D’aucuns trouveront déplacé qu’Emmanuel Macron soit hué par des gilets jaunes à Aix-la-Chapelle. Comment donc, à l’étranger ! Mais, au fond, a-t-on envie de rétorquer, n’est-ce pas la preuve, d’une certaine façon, que l’Europe est une grande et belle réalité ! Pas de frontières pour les biens, les capitaux, les personnes dont les migrants… Alors, pas de frontières non plus pour les huées ! Ce traité ne vise-t-il pas, du reste, à renforcer l’intégration entre nos deux pays ? Nous sommes donc en plein dedans : Aix-la-Chapelle, c’est un peu la France, non, si l’on a bien compris l’esprit du traité ? Et puis, au fond, ces sifflets étaient une façon de répondre aux remarques désobligeantes faites aux Français par ce même Emmanuel Macron depuis l’étranger : on se souvient de sa dissertation sur les « Gaulois réfractaires » au royaume de Danemark.

D’aucuns diront aussi qu’Emmanuel Macron n’a pas volé ses sifflets, quand on écoute certains extraits de son discours. Comme d’habitude, le Président y est allé dans la grandiloquence qui fait un drôle de contraste avec la sobriété luthérienne de la chancelière. Mais, là, pour l’occasion, il faut avouer qu’il s’est surpassé : « Ceux qui oublient la valeur de la paix et répandent le mensonge se rendent complices des crimes du passé. Je préfère regarder en face notre Europe, et la renforcer pour protéger nos peuples. C’est ce que nous faisons avec le traité d’Aix-la-Chapelle. » Hors de l’Europe – je veux dire la mienne : celle de Merkel, Juncker & Co. -, point de salut ! Non seulement Emmanuel Macron jette le discrédit sur les opposants au traité en les qualifiant de menteurs, mais il leur fait un procès d’intention gravissime : celui d’oublier la valeur de la paix. En gros, d’être des fomenteurs de guerre. Lui qui bombarda la Syrie l’an passé, sans mandat de l’ONU, il fallait oser… Pire : il les « criminalise » en les rendant complices des crimes du passé.
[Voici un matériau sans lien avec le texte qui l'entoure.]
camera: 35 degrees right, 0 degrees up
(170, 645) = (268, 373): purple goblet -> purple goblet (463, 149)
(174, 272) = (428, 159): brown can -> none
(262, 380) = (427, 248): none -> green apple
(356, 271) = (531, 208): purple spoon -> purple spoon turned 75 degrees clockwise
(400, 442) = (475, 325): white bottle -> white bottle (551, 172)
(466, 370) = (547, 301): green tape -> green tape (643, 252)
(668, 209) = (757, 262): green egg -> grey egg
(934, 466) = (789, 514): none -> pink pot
On se demande, franchement, si cet homme qui, dit-on, est un fin lettré, a conscience du poids des mots qu’il aligne. En quoi, en effet, émettre des doutes sur la pertinence ou l’intérêt pour la France de ce traité ferait de vous un complice de crimes commis il y a maintenant près de trois quarts de siècle?
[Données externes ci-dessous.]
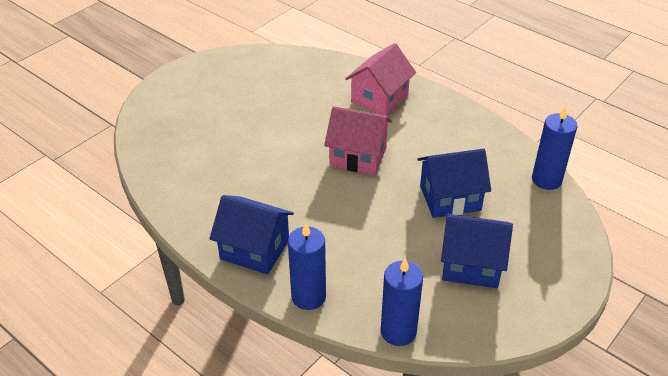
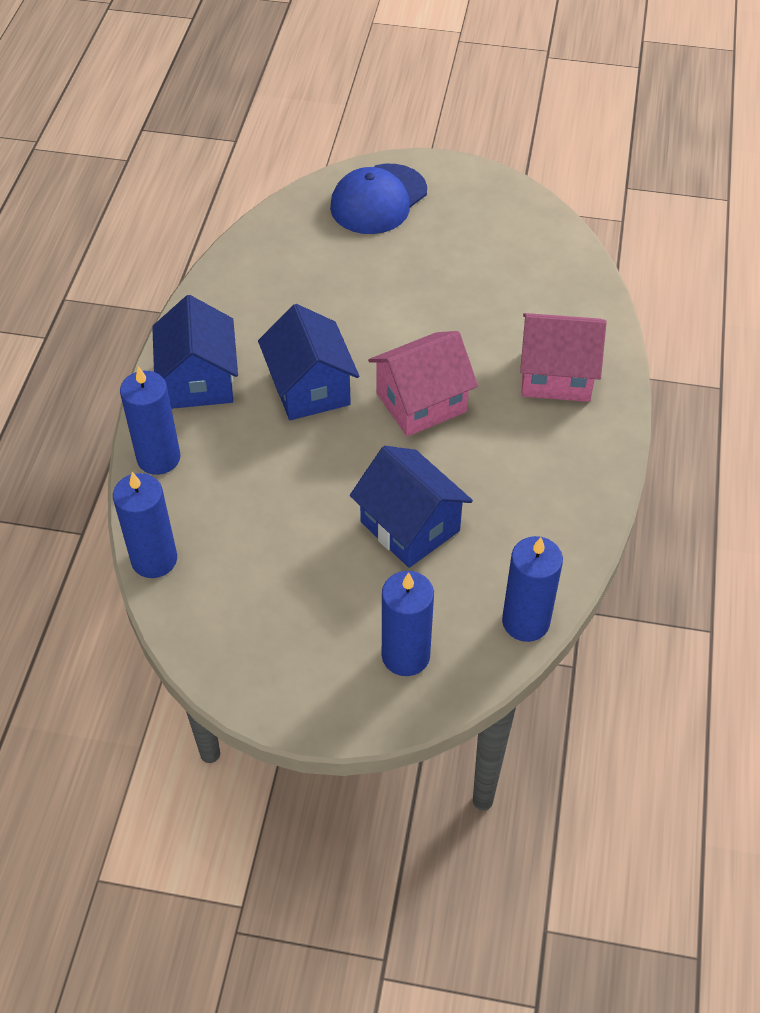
camera: 60 degrees right, 10 degrees up
(174, 108) = (378, 200): none -> blue cap
(358, 156) = (421, 403): pink house -> pink house turned 75 degrees clockwise
(471, 265) = (302, 592): blue house -> blue house (310, 388)
(545, 237) = (405, 655): none -> blue candle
En fait, Emmanuel Macron sort du champ de la diplomatie, des relations internationales, de la politique tout simplement, pour entrer dans celui de la morale. Ce traité est juste et bon pour la France. Point barre. C’est un dogme infaillible. Et le contester vaut excommunication. Nul doute que lorsque le traité passera au Parlement pour ratification, les zélateurs de La République en marche reprendront les mêmes anathèmes pour mieux disqualifier les parlementaires qui oseront s’y opposer. Les fumées d’encens servent ainsi d’écran pour éviter d’aller sur le fond. Et sur le fond, comme l’ont très bien expliqué sur Boulevard Voltaire Christian Vanneste, Jacques Myard ou encore Thierry Mariani, il y a beaucoup à redire. Ces gaullistes authentiques sont-ils alors complices de ces crimes du passé ?

Un point, un seul, pour montrer que tous ces « complices » ont peut-être quelque raison de s’inquiéter : l’emploi de notre force nucléaire. Pour mieux décrédibiliser les opposants, on leur reproche, par exemple, d’accuser Macron de vouloir livrer notre force nucléaire. Mais il n’est nullement question de cela, nous dit-on à longueur de plateau télé ! « Fake news » ! La preuve, lisez le texte… que personne ne lit. Et que lit-on, dans le texte ? La France et l’Allemagne « se prêtent aide et assistance par tous les moyens dont ils disposent, y compris la force armée, en cas d’agression contre leur territoire… » Tous les moyens ? La force nucléaire, c’est quoi, alors ?…

Emmanuel Macron n’est pas Machiavel. Tout au plus un Savonarole de la pensée unique qui veut imposer sa vision de l’Europe à coups de menton et d’anathèmes.